Extracted data entries:

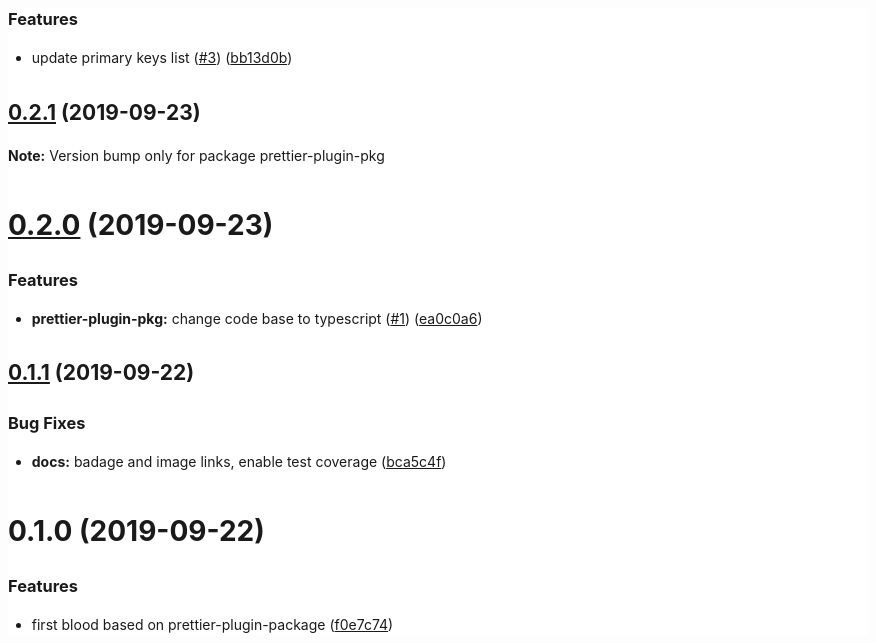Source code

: ### Features

- update primary keys list ([#3](https://github.com/un-ts/prettier/issues/3)) ([bb13d0b](https://github.com/un-ts/prettier/commit/bb13d0b))

## [0.2.1](https://github.com/un-ts/prettier/compare/prettier-plugin-pkg@0.2.0...prettier-plugin-pkg@0.2.1) (2019-09-23)

**Note:** Version bump only for package prettier-plugin-pkg

# [0.2.0](https://github.com/un-ts/prettier/compare/prettier-plugin-pkg@0.1.1...prettier-plugin-pkg@0.2.0) (2019-09-23)

### Features

- **prettier-plugin-pkg:** change code base to typescript ([#1](https://github.com/un-ts/prettier/issues/1)) ([ea0c0a6](https://github.com/un-ts/prettier/commit/ea0c0a6))

## [0.1.1](https://github.com/un-ts/prettier/compare/prettier-plugin-pkg@0.1.0...prettier-plugin-pkg@0.1.1) (2019-09-22)

### Bug Fixes

- **docs:** badage and image links, enable test coverage ([bca5c4f](https://github.com/un-ts/prettier/commit/bca5c4f))

# 0.1.0 (2019-09-22)

### Features

- first blood based on prettier-plugin-package ([f0e7c74](https://github.com/un-ts/prettier/commit/f0e7c74))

**THE TASK**
Would you retype each line above exactly and skip every image?

**SOLUTION FOR THIS EXERCISE**
Source code

: ### Features

- update primary keys list ([#3](https://github.com/un-ts/prettier/issues/3)) ([bb13d0b](https://github.com/un-ts/prettier/commit/bb13d0b))

## [0.2.1](https://github.com/un-ts/prettier/compare/prettier-plugin-pkg@0.2.0...prettier-plugin-pkg@0.2.1) (2019-09-23)

**Note:** Version bump only for package prettier-plugin-pkg

# [0.2.0](https://github.com/un-ts/prettier/compare/prettier-plugin-pkg@0.1.1...prettier-plugin-pkg@0.2.0) (2019-09-23)

### Features

- **prettier-plugin-pkg:** change code base to typescript ([#1](https://github.com/un-ts/prettier/issues/1)) ([ea0c0a6](https://github.com/un-ts/prettier/commit/ea0c0a6))

## [0.1.1](https://github.com/un-ts/prettier/compare/prettier-plugin-pkg@0.1.0...prettier-plugin-pkg@0.1.1) (2019-09-22)

### Bug Fixes

- **docs:** badage and image links, enable test coverage ([bca5c4f](https://github.com/un-ts/prettier/commit/bca5c4f))

# 0.1.0 (2019-09-22)

### Features

- first blood based on prettier-plugin-package ([f0e7c74](https://github.com/un-ts/prettier/commit/f0e7c74))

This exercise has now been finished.